Insight sharing plays the role of crossover. When one agent’s successful strategy informs another agent’s mutations, the LLM is recombining partial solutions from different parents. Dang et al. (2016, 2018) proved that this kind of recombination turns exponential escape time into polynomial on hard landscapes, but only when the parents are genuinely diverse. If all agents have converged to variations of the same tiling strategy, sharing between them is recombining near-clones, which is provably useless. Diverse planning prompts are what create the variation that makes insight sharing productive in the first place.

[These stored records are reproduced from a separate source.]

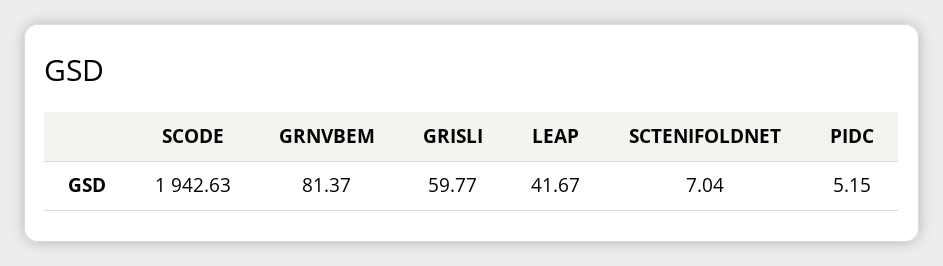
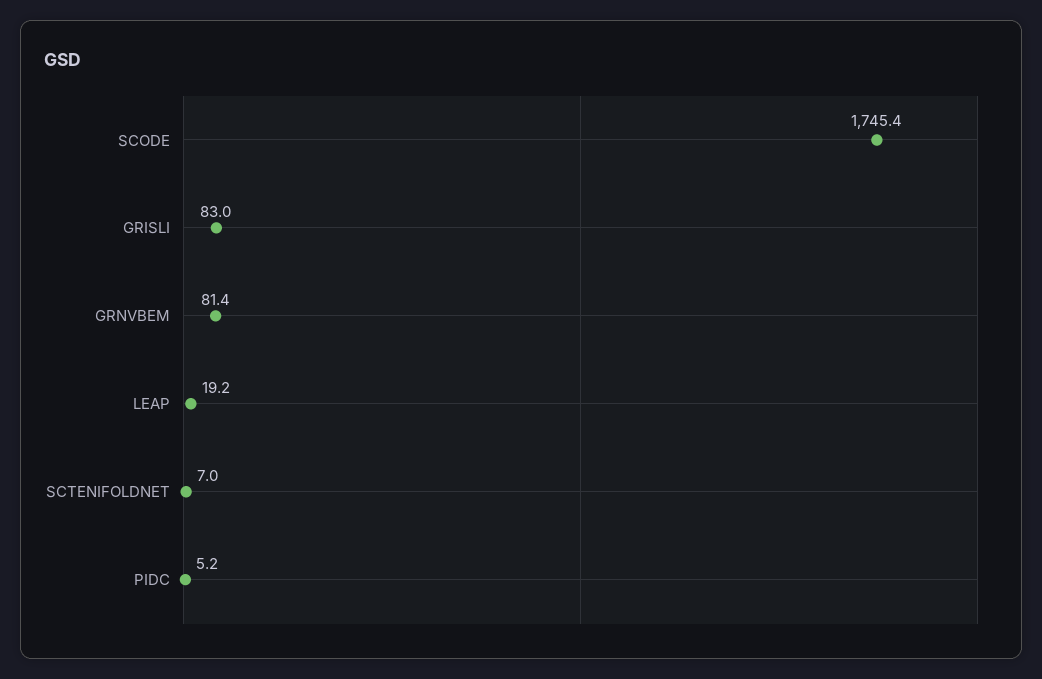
  {
-   "SCODE": 1942.63,
+   "SCODE": 1745.4,
    "GRNVBEM": 81.37,
-   "GRISLI": 59.77,
+   "GRISLI": 83,
-   "LEAP": 41.67,
+   "LEAP": 19.2,
    "SCTENIFOLDNET": 7.04,
    "PIDC": 5.15
  }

One open problem: measuring diversity of kernels is not well-defined. For points in $\mathbb{R}^2$, you compute pairwise distances. For kernel code, there’s no consensus. AST distance? Algorithmic similarity? Performance profile distance? Without a good diversity metric, you can’t adaptively control diversity the way Doerr, Giessen, and Witt (2019) showed is optimal for simpler search spaces. This remains an active research question.

What the literature shows

The empirical results from LLM-based evolutionary systems are striking. AlphaEvolve discovered a 4x4 complex matrix multiplication algorithm using 48 scalar multiplications, improving on Strassen (1969), and sped up a critical Gemini training kernel by 23%. FunSearch found new constructions for the cap set problem (the largest improvement on the asymptotic lower bound in 20 years). KernelBench (Ouyang et al., 2025) established that LLMs can generate correct CUDA kernels, though optimality remains challenging for single-shot generation, exactly the gap that evolutionary iteration fills.

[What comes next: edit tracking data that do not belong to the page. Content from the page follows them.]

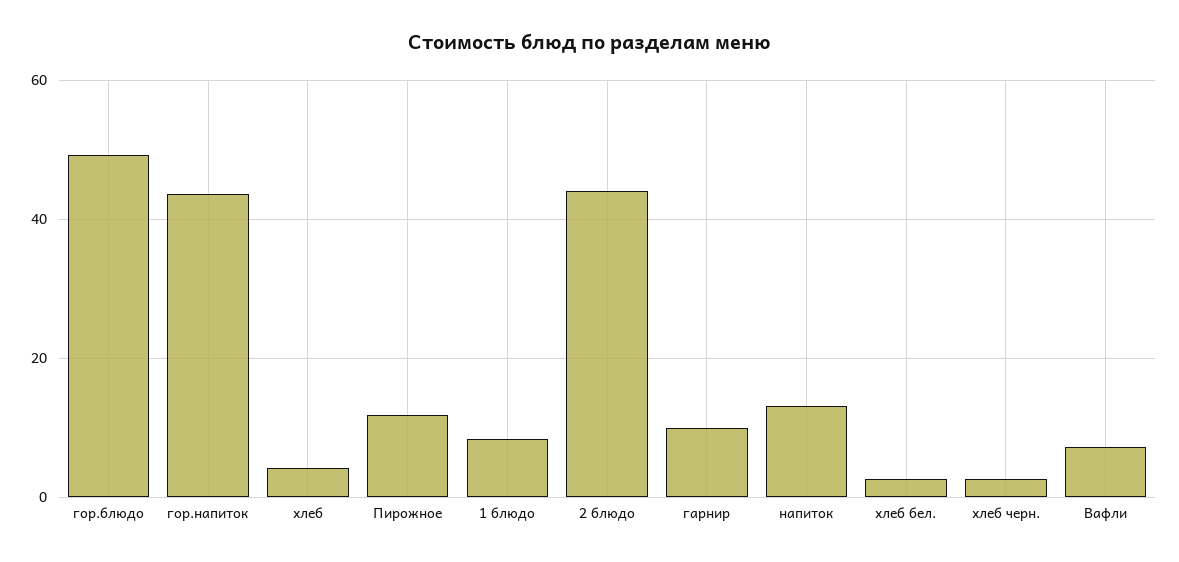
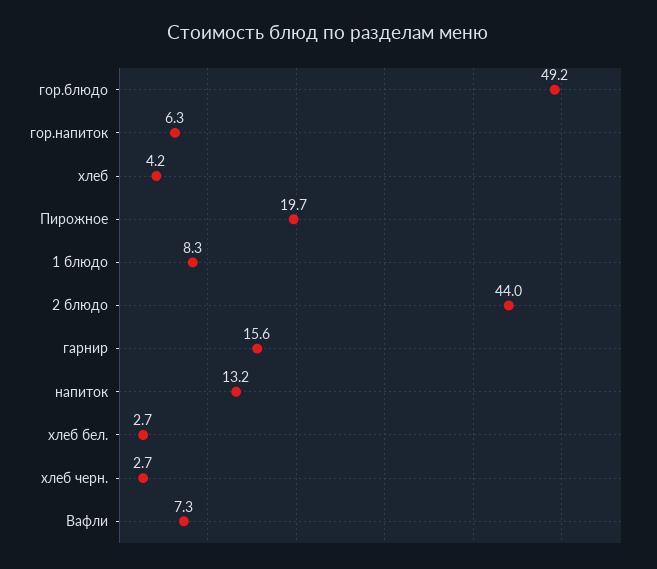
  {
    "гор.блюдо": 49.2,
-   "гор.напиток": 44,
+   "гор.напиток": 6.3,
    "хлеб": 4.2,
-   "Пирожное": 12,
+   "Пирожное": 19.7,
    "1 блюдо": 8.3,
    "2 блюдо": 44,
-   "гарнир": 10,
+   "гарнир": 15.6,
    "напиток": 13.2,
    "хлеб бел.": 2.7,
    "хлеб черн.": 2.7,
    "Вафли": 7.3
  }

These results share a pattern: the LLM alone isn’t enough. Single-shot prompting produces reasonable but rarely optimal code. It’s the evolutionary loop (iterative mutation, selection, and diversity management) that pushes performance past what any single LLM call achieves. The LLM provides structured diversity; the evolutionary algorithm provides the search discipline to use it well.

What we’re doing

At Geometric, we use these ideas to evolve GPU kernels. We’ll have more to say about our system and results in a future post.

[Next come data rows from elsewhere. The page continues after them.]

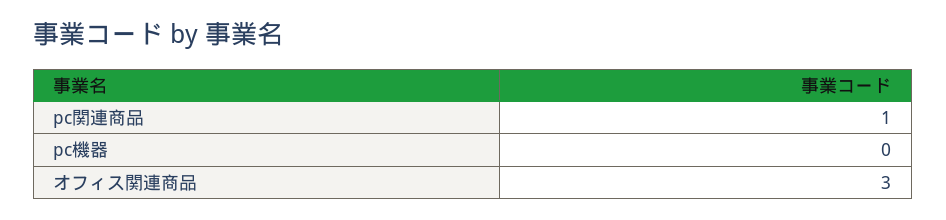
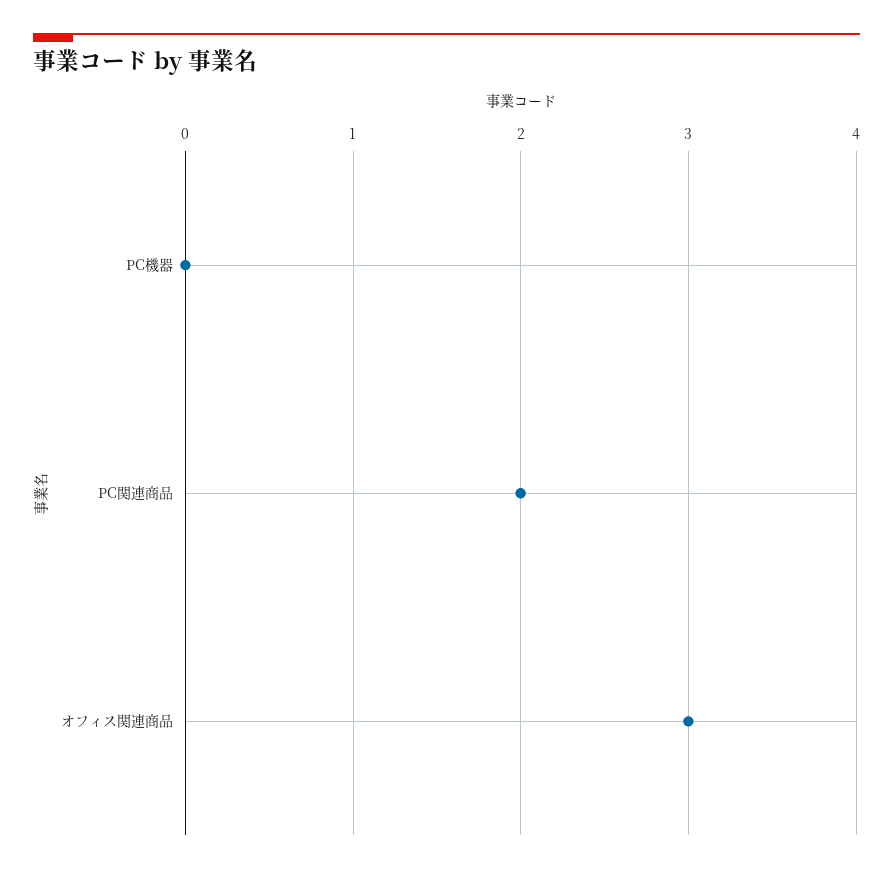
  {
-   "pc関連商品": 1,
+   "pc関連商品": 2,
    "pc機器": 0,
    "オフィス関連商品": 3
  }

The theoretical argument from the previous post carries through: whether the individuals are points in $\mathbb{R}^2$ or GPU kernels in CuTe DSL, controlling diversity is the key to efficient evolutionary search. LLMs make the theory practical by satisfying the ergodicity condition with meaningful probability, and temperature gives a direct dial on the exploration/exploitation tradeoff that determines convergence speed.

References

G. Rudolph. Convergence Analysis of Canonical Genetic Algorithms. IEEE Transactions on Neural Networks, 5(1):96–101, 1994. doi:10.1109/72.265964
D.-C. Dang, T. Friedrich, M. Kötzing, M.S. Krejca, P.K. Lehre, P.S. Oliveto, D. Sudholt, A.M. Sutton. Escaping Local Optima with Diversity Mechanisms and Crossover. GECCO 2016, pp. 645–652. doi:10.1145/2908812.2908956
D.-C. Dang et al. Escaping Local Optima using Crossover with Emergent Diversity. IEEE Transactions on Evolutionary Computation, 22(3):484–497, 2018. doi:10.1109/TEVC.2017.2724201
J. Lehman, J. Gordon, S. Jain, K. Ndousse, C. Yeh, K.O. Stanley. Evolution through Large Models. arXiv:2206.08896, 2022.
E. Meyerson, M.J. Nelson, H. Bradley, A. Gaier, A. Moradi, A.K. Hoover, J. Lehman. Language Model Crossover: Variation through Few-Shot Prompting. ACM Transactions on Evolutionary Learning and Optimization, 2024. arXiv:2302.12170
B. Romera-Paredes et al. Mathematical Discoveries from Program Search with Large Language Models. Nature, 625:468–475, 2024.
A. Novikov et al. AlphaEvolve: A Coding Agent for Scientific and Algorithmic Discovery. arXiv:2506.13131, 2025.
J.R. Koza. Genetic Programming: On the Programming of Computers by Means of Natural Selection. MIT Press, 1992.
A. Ouyang et al. KernelBench: Can LLMs Write Efficient GPU Kernels? ICML 2025. arXiv:2502.10517
B. Doerr, C. Giessen, C. Witt. The (1+λ) Evolutionary Algorithm with Self-Adjusting Mutation Rate. Algorithmica, 81:593–631, 2019. doi:10.1007/s00453-018-0502-x
R.T. Lange, Y. Imajuku, E. Cetin. ShinkaEvolve: Towards Open-Ended and Sample-Efficient Program Evolution. arXiv:2509.19349, 2025.